Yoga spiritual education frees the student of the straight-jacket of prudishness and of hostility. But long before such emotional growth has been achieved certain obvious changes may be brought about through the daily performance of the proper asanas and mudras. As we have said so many times at various points in this discussion, there can be no underestimating of the interplay of the physical and the spiritual in the human makeup. Therefore putting your physical house in order will do wonders for you in other ways too.
Sluggish sex urges are often traceable to inadequately functioning endocrine glands and a resulting hormone deficiency. The gonads, or sex glands, would be the offenders here. But the gonads, like the other endocrines, are themselves controlled by the pituitary gland which is known to secrete about a dozen hormones that stimulate the proper functioning of all the other seven pair. It may very well be, therefore, that the sexually indifferent person's basic trouble lies in some malfunctioning of the pituitary, a condition which Western medicine would treat by means of expensive hormone injections or equally expensive pills. The Yoga method, of course, is through exercise.
Turn back to the chapter on basic asanas, Chapter XI.

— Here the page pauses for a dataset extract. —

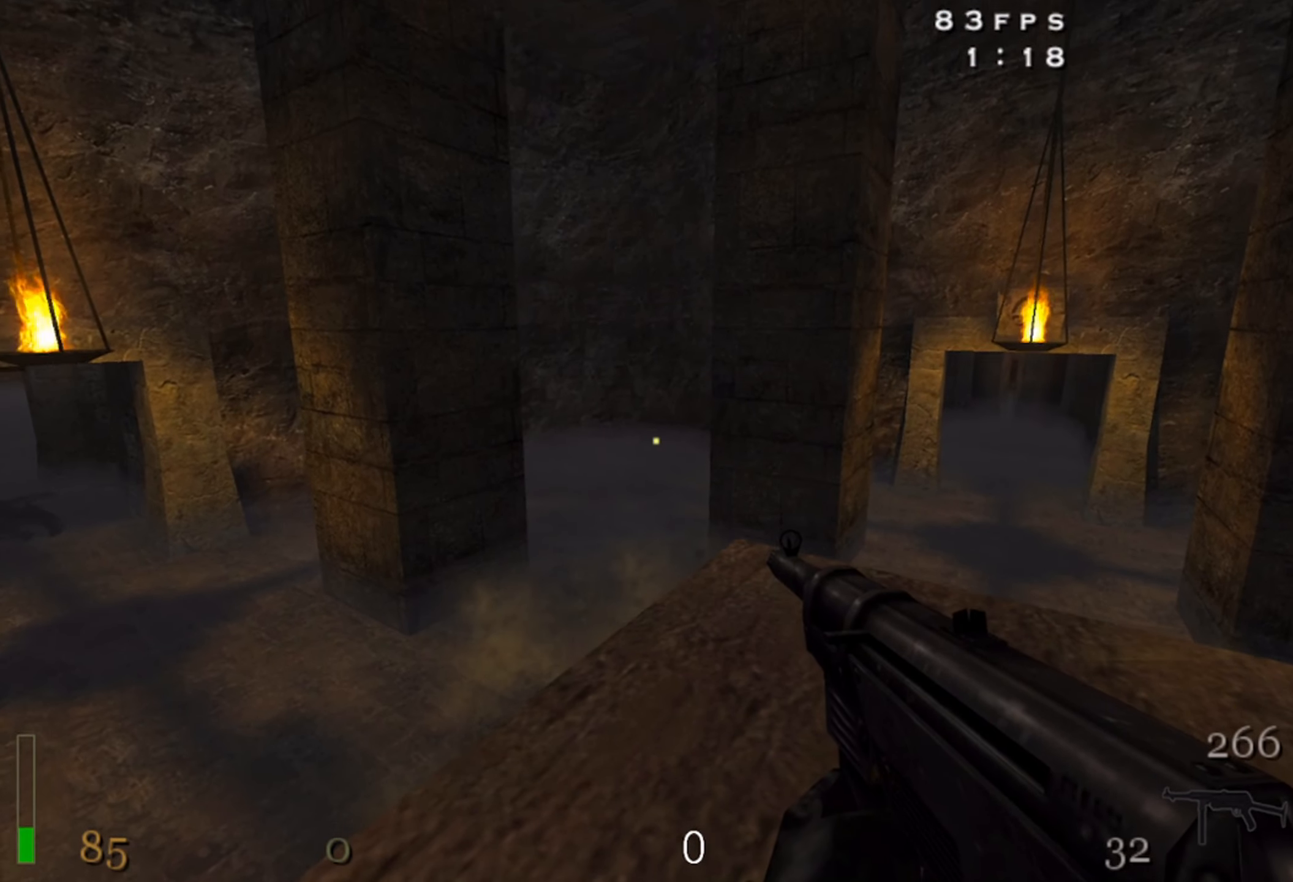
{"keys": [], "mouse": ["right"], "events": []}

You will find that the Headstand, or Sirshasana (Page 142), if practiced regularly, will stimulate the pituitary gland by sending a vast flow of blood to the head as your body briefly defies the laws of gravity. Thus stimulated, it will then immediately wake up the gonads, which will begin to respond by producing hormones of their own. Needless to say this is not the only beneficial result of the Headstand (its various therapeutic effects are detailed along with directions for executing it) but it happens to be the effect which concerns us here.
Related terms include yoga atlanta and yoga blocks.